• [Source passage]:

● ● ● ●

Almost precisely a year ago, John Menadue’s Pearls and Irritations published an essay by this author entitled, “Think tanks have put British democracy at risk.” It was part of a trio of essays that explored the concept of “competitive authoritarianism” in Australia, the UK and the US.
Competitive authoritarianism is a most useful term to help understand how nations that consider themselves democratically governed can become illiberal or even authoritarian in nature. It was devised by two academics, Levitsky and Way in 2002. They described nations where the competitive process in elections still takes place. There is still the prospect of the incumbent losing. The scales, however, become by fits and starts almost insuperably weighted in the incumbent’s favour.
The academics use the analogy of a sporting field firmly tilted towards one side’s goal, with the referees working for the empowered team. The misuse of government money and partisan appointments are compounded by disinformation with a partisan media amplifying the government’s propaganda.

● ● ● ●

• [Supplied information]:
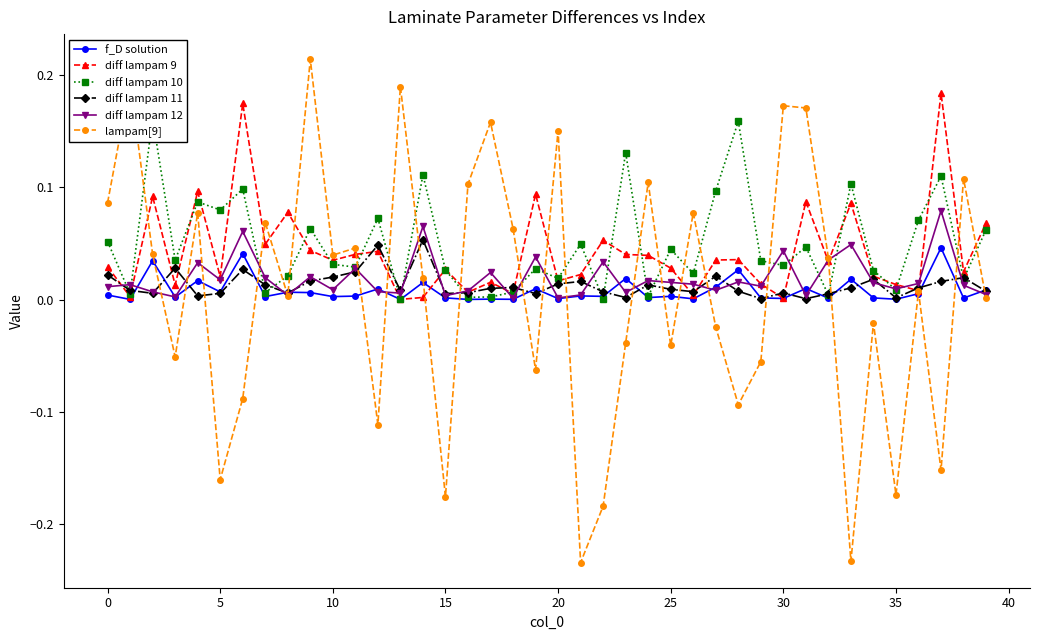

True or false: diff lampam 9 has a value of 0.0 at 25.

False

● ● ● ●

• [Description of the task]: Summarize the passage on competitive authoritarianism above in two sentences.

• [Exercise solution]: Competitive authoritarianism, a term devised by Levitsky and Way in 2002, describes nations where elections are still competitive and the incumbent can still lose, yet the scales become almost insuperably weighted in the incumbent's favor. The academics compare this to a sporting field tilted toward one side's goal with referees working for that team, as misuse of government money and partisan appointments are compounded by disinformation that partisan media amplify.